Review: Gabriel Mascaro’s Auspicious, Original, And Absorbing 'Neon Bull'

Iremar (Juliano Cazarré) is a roughneck. He’s a cowboy, a bull handler really, wrangling bulls into and out of a shoddy rural Brazilian rodeo. It’s dusty, difficult work, and the shows themselves are brutal, the bulls entering into a ring where two riders attempt to bring them down. The arena is spattered with the lost tail tassels of the bulls, ripped off by the riders. Iremar dutifully collects these tails, for use in his fantastical costume designs. So yes, Iremar might be a roughneck, but he’s a roughneck with dreams of designing delicate women’s bikinis and clothing. Don’t judge a book by its cover. 

The question of appearances and their complicated meanings is at the heart ofGabriel Mascaro’s remarkable and arresting “Neon Bull.” The film centers on Iremar and the nomadic group with whom he lives and works. Galega (Maeve Jinkings) drives the truck that serves as their sleeping quarters, and performs eerie burlesque numbers for rowdy rodeo fans in wild, sexy horse costumes of Iremar’s design. Her daughter, Cacá (Alyne Santana), brings the innocent element to the rough, masculine camp. There are also bull wranglers Mário (Josinaldo Alves) and Zé (Carlos Pessoa), marked by his rotund shape and simple mind. Somehow, they create a little family unit that manages to work. They squabble and fight in their cramped quarters, but they have their routine and they stick to it. 

“Neon Bull” is largely concerned with bodies, primarily the dual nature of bodies, for both performance and presentation. The bulls exemplify this juxtaposition — they are roughly packed into rickety trailers, shuttled into chutes with no regard for their space, squashed and grunting on top of each other. They’re then put on display, their downfall the evening’s entertainment. One night, Iremar coats one of the bulls in neon paint powder as the announcer declares it’s the portion of the evening everyone’s been waiting for — the Neon Bull, the spectacle of the painted bull’s body.

This same question of form and function exists for the humans. Though they live in dismal camping conditions, Iremar and Galega are concerned not just with their bodies as tools for work, but for being seen. Galega gives herself a bikini wax in the cab of the truck, while Iremar splashes himself with cologne and doodles his clothing designs onto Zé’s girly mags. Attention is paid to their daily ablutions, and the small vanities they allow themselves. A new cow hand, Júnior (Vinícius de Oliveira), has braces on his teeth and flat irons his long hair in a small mirror in the makeshift outdoor camp every morning.
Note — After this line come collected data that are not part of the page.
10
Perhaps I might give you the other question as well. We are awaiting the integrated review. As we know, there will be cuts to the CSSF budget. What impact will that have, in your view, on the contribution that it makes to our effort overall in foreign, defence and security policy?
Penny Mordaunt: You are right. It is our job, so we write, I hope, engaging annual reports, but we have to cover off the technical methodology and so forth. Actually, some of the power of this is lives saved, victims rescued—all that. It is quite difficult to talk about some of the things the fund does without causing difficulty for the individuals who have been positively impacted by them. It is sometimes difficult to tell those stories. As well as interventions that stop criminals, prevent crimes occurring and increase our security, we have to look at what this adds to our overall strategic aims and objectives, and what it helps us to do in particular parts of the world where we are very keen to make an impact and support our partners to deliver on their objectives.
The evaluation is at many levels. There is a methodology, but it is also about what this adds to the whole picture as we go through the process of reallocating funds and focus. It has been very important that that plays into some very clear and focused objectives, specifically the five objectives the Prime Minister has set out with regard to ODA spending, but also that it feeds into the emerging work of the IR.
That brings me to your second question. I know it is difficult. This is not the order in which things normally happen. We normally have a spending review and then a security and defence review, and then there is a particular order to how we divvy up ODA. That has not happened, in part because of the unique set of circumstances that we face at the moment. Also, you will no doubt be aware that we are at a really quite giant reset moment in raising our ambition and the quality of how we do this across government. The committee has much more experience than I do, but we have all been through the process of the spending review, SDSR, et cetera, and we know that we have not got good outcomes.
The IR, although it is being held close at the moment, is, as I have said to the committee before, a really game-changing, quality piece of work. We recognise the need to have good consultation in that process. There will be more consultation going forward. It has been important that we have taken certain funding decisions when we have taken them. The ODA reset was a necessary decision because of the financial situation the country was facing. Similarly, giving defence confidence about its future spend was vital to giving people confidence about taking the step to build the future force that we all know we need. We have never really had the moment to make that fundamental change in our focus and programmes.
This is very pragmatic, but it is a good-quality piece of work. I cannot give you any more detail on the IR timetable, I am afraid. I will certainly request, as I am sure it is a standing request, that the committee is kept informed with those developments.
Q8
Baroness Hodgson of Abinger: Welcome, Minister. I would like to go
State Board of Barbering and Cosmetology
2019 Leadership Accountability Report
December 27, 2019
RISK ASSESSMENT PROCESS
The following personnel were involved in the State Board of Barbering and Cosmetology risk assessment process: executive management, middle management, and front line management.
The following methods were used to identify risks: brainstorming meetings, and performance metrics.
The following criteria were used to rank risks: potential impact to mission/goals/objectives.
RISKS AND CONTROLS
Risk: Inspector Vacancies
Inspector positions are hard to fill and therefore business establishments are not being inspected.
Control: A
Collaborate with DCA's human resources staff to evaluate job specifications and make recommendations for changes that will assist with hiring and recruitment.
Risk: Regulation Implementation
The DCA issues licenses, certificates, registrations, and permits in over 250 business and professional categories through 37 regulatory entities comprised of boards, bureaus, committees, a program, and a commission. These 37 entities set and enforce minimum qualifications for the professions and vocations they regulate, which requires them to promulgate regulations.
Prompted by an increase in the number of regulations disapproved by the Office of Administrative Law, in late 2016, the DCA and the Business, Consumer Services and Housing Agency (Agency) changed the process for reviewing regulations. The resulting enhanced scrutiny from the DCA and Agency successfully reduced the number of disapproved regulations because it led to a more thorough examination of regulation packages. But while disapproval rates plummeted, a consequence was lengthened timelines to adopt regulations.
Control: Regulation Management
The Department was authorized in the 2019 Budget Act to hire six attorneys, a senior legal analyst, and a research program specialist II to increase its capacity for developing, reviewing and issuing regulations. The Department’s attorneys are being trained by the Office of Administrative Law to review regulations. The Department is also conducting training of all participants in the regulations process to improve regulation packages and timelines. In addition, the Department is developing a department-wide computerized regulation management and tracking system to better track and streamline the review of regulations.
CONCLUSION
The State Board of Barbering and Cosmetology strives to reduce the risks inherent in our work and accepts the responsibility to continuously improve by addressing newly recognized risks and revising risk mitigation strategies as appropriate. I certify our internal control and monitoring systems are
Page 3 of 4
 It’s a fascinating rumination on bodies as they are used for presentation, pleasure, and performance. Stud horses are glittered and coiffed and then auctioned off for their innards — their eggs and sperm. Iremar even tries to steal some stud sperm himself, in order to buy his own sewing machine. The entire economy in which they exist is predicated on the function, spectacle, and selling of bodies. 

The plot loosely follows Iremar as he attempts to pursue his dreams outside of the rodeo, but the closest he gets to his goal of working in a clothing factory is romancing a perfume saleslady, Geise (Samya De Lavor), who moonlights as a security guard in the factory. When he visits her there, he seems almost aroused by the industrial sewing machines as he describes his ambitions to her. It culminates in a stunning and beautifully-shot sex scene, performed in real time over one long unbroken take. The lighting is gorgeous, as Iremar’s sexual energy and charisma are finally released. Once again the question of bodily appearances and meaning is thrown into question, as Geise is fully pregnant, but her body presented in a sexual way. The realism of the scene demonstrates Mascaro’s skill in directing, for which he took home top honors, winning the directing prize from the Jury in Marrakech. The only qualm would be that the film reaches its climax at this point, and the perfunctory ending after this seems tacked on and could never live up to the penultimate scene.

Cazarré is a movie star in Brazil, and his authentic and unassuming performance in “Neon Bull” should launch him onto a global international stage. His Iremar feels of this world, skin made of dust and muscled from wrestling with the bulls. Mascaro’s film is an auspicious, original, and absorbing work that thrills with its look into this little-seen world and the dreamers that inhabit it. [B+]

This is a reprint of our review from the 2015 Marrakech International Film Festival.